Beginning in April 1942, the SS conducted medical experiments on prisoners. Most of the prisoners subjected to the experiments died in severe pain or were subsequently eliminated as unwanted witnesses. In addition, experiments were carried out in Buchenwald with the inoculation of typhus, yellow fever, and phosphorus burns. New vaccines were tested on prisoners. Beginning in April 1942, the SS conducted medical experiments on prisoners. Most of the prisoners subjected to the experiments died in severe pain or were subsequently eliminated as unwanted witnesses. In addition, experiments were carried out in Buchenwald with the inoculation of typhus, yellow fever, and phosphorus burns. New vaccines were tested on prisoners.


One of the most terrible structures of the camp was the so-called “bunker”. More than 600 prisoners died within the walls of the bunker from hunger, cold, beatings, and injections. One of the most terrible structures of the camp was the so-called “bunker”. More than 600 prisoners died within the walls of the bunker from hunger, cold, beatings, and injections.


Starting in October Starting in October 1941, the extermination of Red Army soldiers was in full swing in Buchenwald. In the stables, Red Army soldiers. In the stables located to the west of the camp, an execution device was built - a device for execution with a shot in the back of the head. In total, 8,483 victims were subjected to this punishment.
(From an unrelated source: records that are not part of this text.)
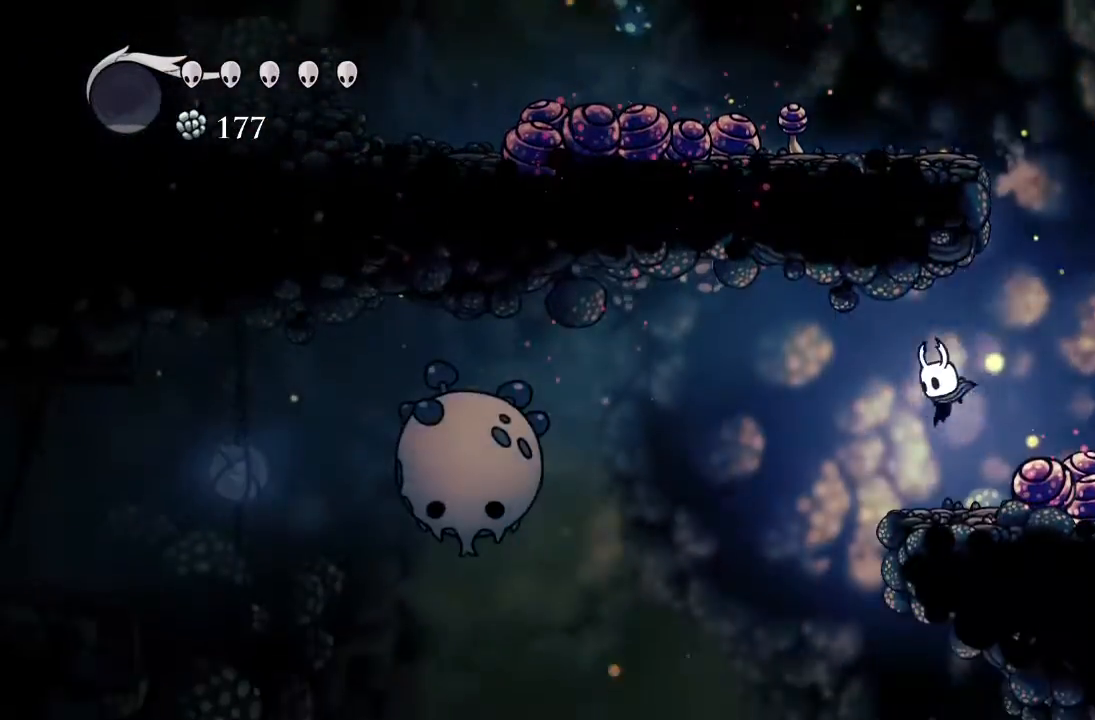
{"buttons": ["DPAD_LEFT"], "left_stick": "center", "events": []}
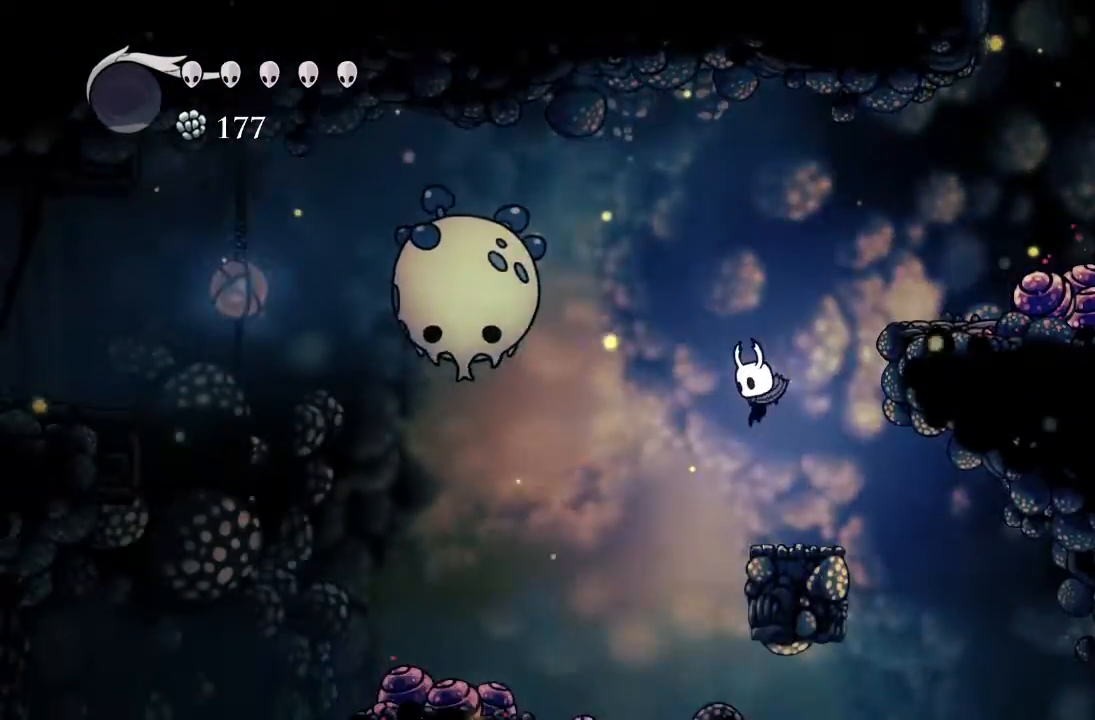
{"buttons": ["DPAD_RIGHT"], "left_stick": "center", "events": [[83, "DPAD_LEFT", "up"], [167, "DPAD_RIGHT", "down"]]}
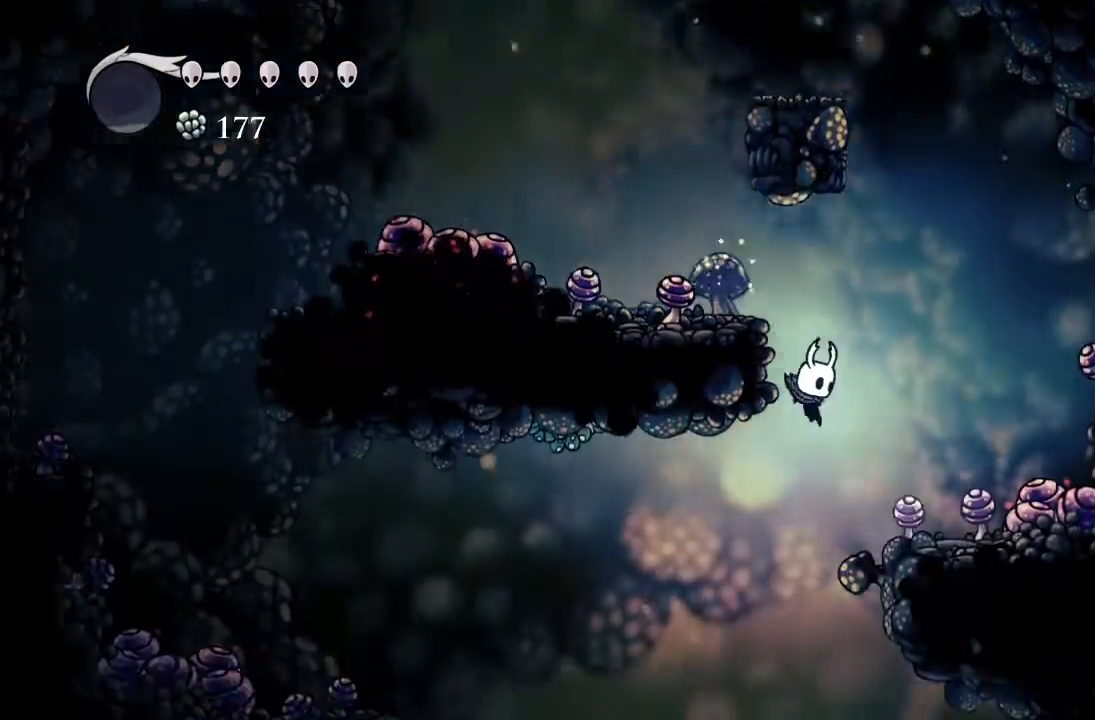
{"buttons": ["DPAD_RIGHT"], "left_stick": "center", "events": [[17, "DPAD_RIGHT", "up"], [67, "DPAD_LEFT", "down"], [433, "DPAD_LEFT", "up"], [500, "DPAD_RIGHT", "down"]]}
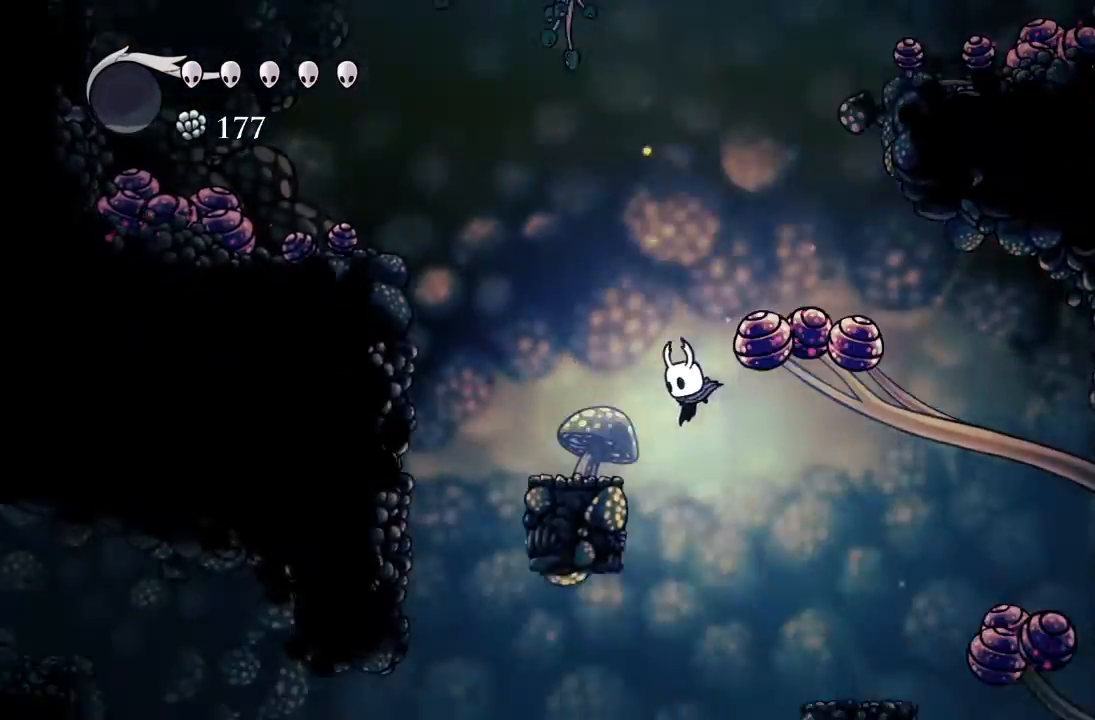
{"buttons": ["DPAD_RIGHT"], "left_stick": "center", "events": [[133, "DPAD_RIGHT", "up"], [267, "DPAD_RIGHT", "down"], [367, "DPAD_RIGHT", "up"], [433, "DPAD_RIGHT", "down"]]}
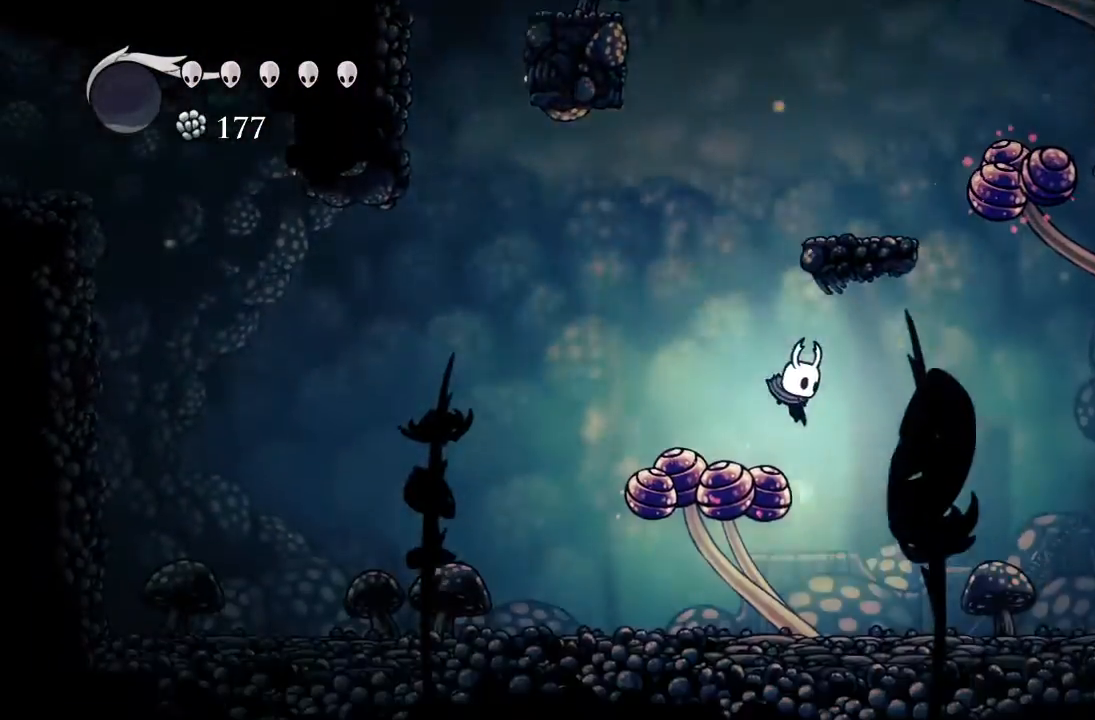
{"buttons": ["DPAD_RIGHT"], "left_stick": "center", "events": [[67, "R2", "down"], [317, "R2", "up"]]}
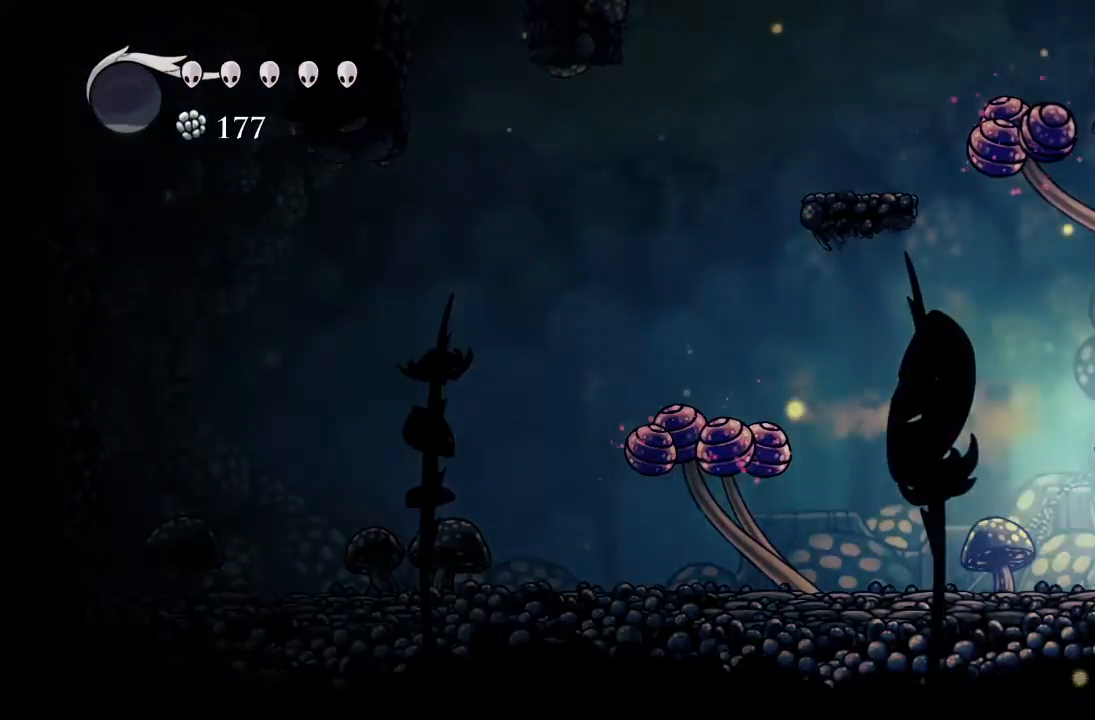
{"buttons": ["R2", "DPAD_RIGHT"], "left_stick": "center", "events": [[167, "R2", "down"]]}
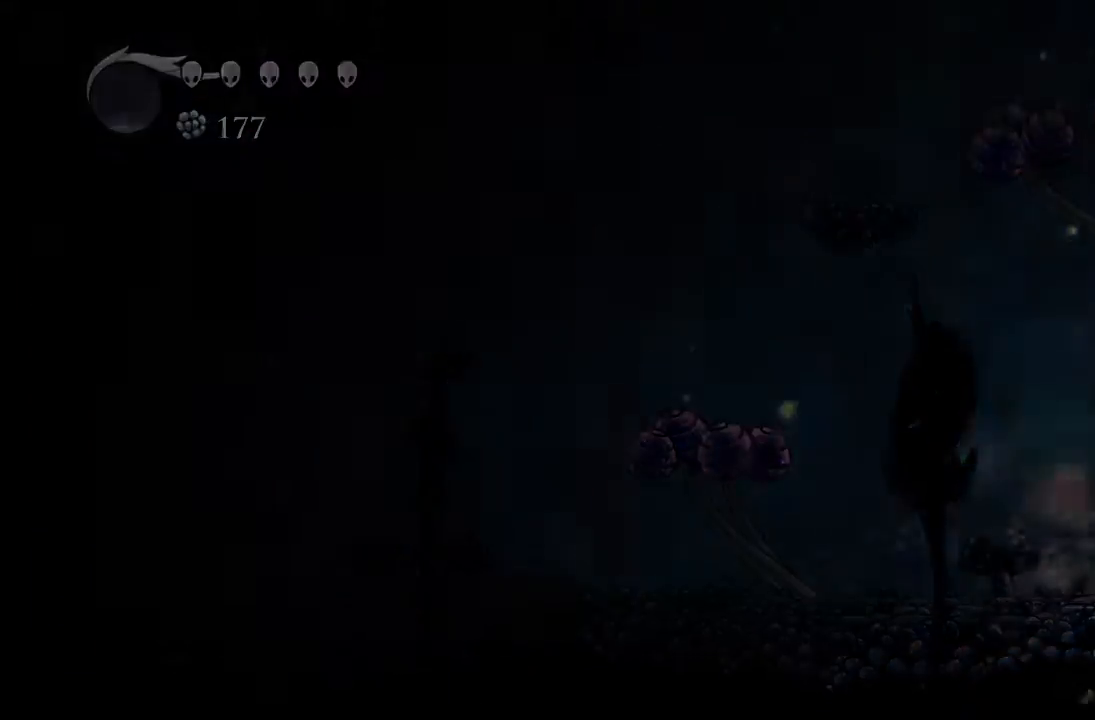
{"buttons": [], "left_stick": "center", "events": [[17, "R2", "up"], [117, "DPAD_RIGHT", "up"]]}
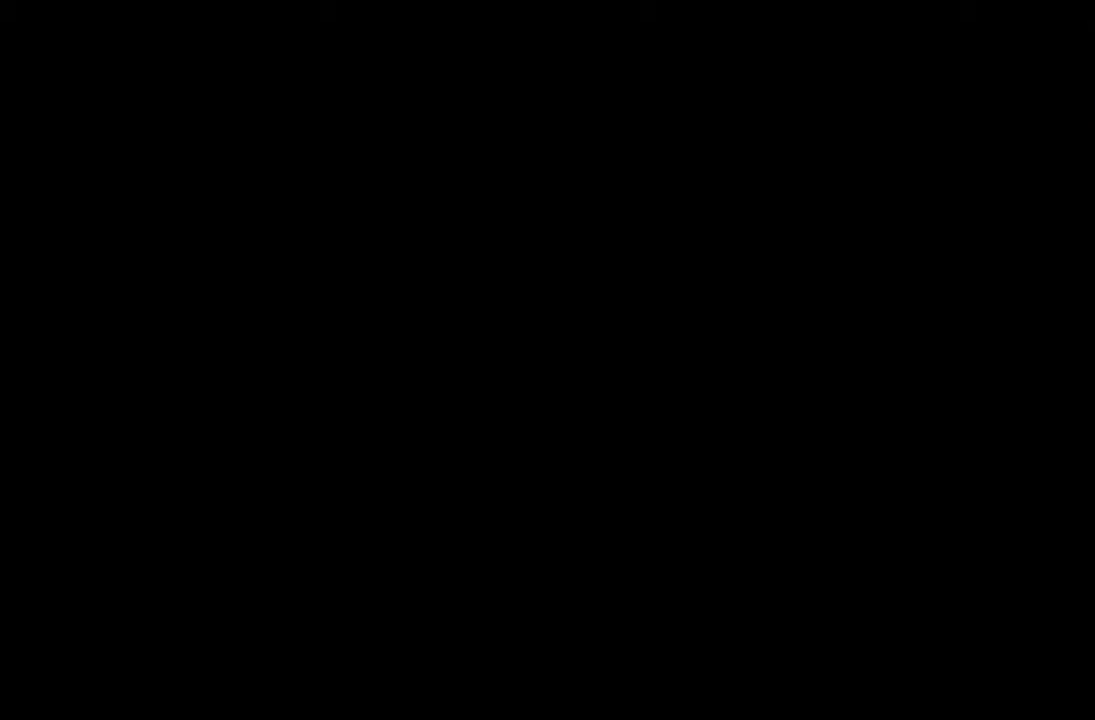
{"buttons": ["DPAD_RIGHT"], "left_stick": "center", "events": [[83, "DPAD_RIGHT", "down"]]}
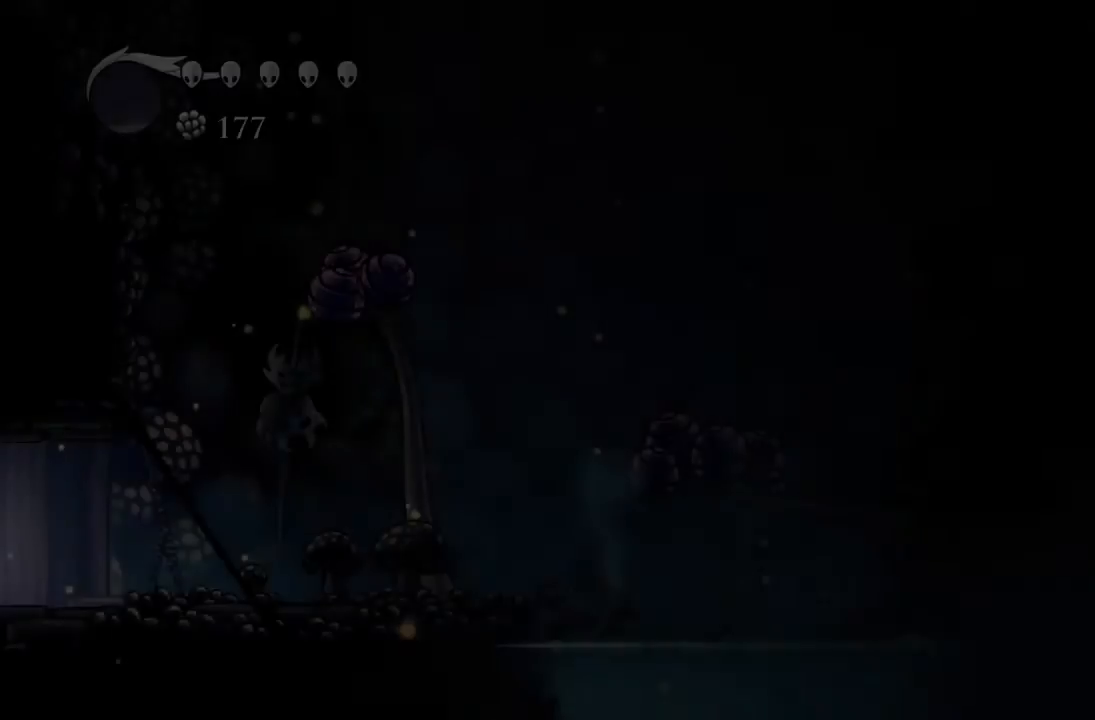
{"buttons": ["DPAD_RIGHT"], "left_stick": "center", "events": []}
The quarry workers were truly considered the death squad. were considered quarry workers. Often the SS forced prisoners to run behind the chain of guards, after which the false funeral certificate read: “Killed while trying to escape.” And the “distinguished” guard received a “bonus for marksmanship” for this.



The camp prisoners were threatened not only by the outrages of the SS executioners and “destruction by work.” Constant companions of the prisoners were also: hunger (literally in a matter of weeks, strong men who arrived at the camp became walking skeletons), overcrowding (each barracks, designed for 48 horses, housed 1,500 people), dirt (the barracks were infested with sewage and lice). The camp prisoners were threatened not only by the outrages of the SS executioners and “destruction by work.” Constant companions of the prisoners were also: hunger (literally in a matter of weeks, strong men who arrived at the camp became walking skeletons), overcrowding (each barracks, designed for 48 horses, housed 1,500 people), dirt (the barracks were infested with sewage and lice).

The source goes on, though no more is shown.